A black girl born and brought up in Norway moves with her mother to the land of her fore-fathers: South Africa. An Apache girl, at home with basketball and video games, performs an ancient puberty ritual, the Sunrise Dance. Erik, a bright, hearing-impaired Swedish lad, discovers that he is diabetic - and learns to cope.

In this excellent series, film-makers from Germany, Scandinavia, the US and Great Britain have co-operated to present important periods of change in the lives of seven young people.

These 15-minute films are uniformly made. The photography is sharp and clear without any loss of sympathy with its subjects. The youngsters who form the theme of the series are remarkably natural in front of the camera.

Erik injects himself with insulin before the fearful and fascinated eyes of his classmates; and there is a moving ceremony round the grave of the South African Nosizwe Baqwa’s great-great-grandfather as she is accepted into the tribe. “Now he knows about me,” she says.

This is the same girl that we see larking about in a thoroughly modern manner in a Johannesburg shopping centre; the same girl who is irked by her uniform at her new all-girls’ school where the black girls play with black girls and the white girls play with white girls. “In South Africa,” she says, “you’re kind of more black than you really are . . . If I’m together with white friends, they look at me in a different way than how they did in Norway.”

These programmes would make an excellent teaching resource for pupils aged between 12 and 14, or 15. As well as addressing crucial problems of identity and lifestyle, they present a small world in which the similarities between people are more important than the differences.

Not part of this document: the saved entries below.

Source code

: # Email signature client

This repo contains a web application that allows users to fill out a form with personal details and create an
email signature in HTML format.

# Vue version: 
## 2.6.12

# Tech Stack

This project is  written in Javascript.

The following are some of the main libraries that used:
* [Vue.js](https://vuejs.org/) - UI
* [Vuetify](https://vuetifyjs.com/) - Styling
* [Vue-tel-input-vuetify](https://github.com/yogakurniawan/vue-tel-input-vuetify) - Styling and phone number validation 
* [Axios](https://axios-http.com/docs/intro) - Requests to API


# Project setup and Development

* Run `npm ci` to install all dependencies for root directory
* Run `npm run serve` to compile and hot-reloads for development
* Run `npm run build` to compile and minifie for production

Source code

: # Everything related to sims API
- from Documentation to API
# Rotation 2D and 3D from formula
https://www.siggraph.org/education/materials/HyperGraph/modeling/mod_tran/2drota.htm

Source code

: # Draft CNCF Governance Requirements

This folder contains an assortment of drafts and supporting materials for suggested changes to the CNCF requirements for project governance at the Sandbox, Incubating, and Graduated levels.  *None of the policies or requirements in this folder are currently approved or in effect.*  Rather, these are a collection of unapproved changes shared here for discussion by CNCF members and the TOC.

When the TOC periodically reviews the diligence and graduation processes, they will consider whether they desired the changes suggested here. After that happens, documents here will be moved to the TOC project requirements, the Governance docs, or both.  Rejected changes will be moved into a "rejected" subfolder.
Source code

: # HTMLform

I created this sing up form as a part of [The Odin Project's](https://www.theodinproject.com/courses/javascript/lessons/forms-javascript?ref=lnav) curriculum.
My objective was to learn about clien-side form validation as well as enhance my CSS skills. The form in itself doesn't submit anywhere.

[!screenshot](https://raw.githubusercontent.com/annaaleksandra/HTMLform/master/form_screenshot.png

Suijetta Croker’s Apache Sunrise Dance is light-years away from most British children’s experience - but Suijetta herself, you feel, would not look out of place at the next table to yours in Form 3X.

Indeed, Kira Langer, the subject of one of the films, might be there already. She is the girl who combines the life of a “rising young fashion model” with that of comprehensive school pupil. She swans off to Paris for a shoot; later she walks the school corridors.

In truth her circumstances seem the least interesting, but they do epitomise one of the themes common to all these youngsters and to all potential pupil viewers: the problem of growing up, how to negotiate the complex boundaries between childhood and adulthood, the difficulty of maintaining integrity while responding to the demands of varied situations remain the same wherever you are. There is a mass of material here for fruitful classroom discussion.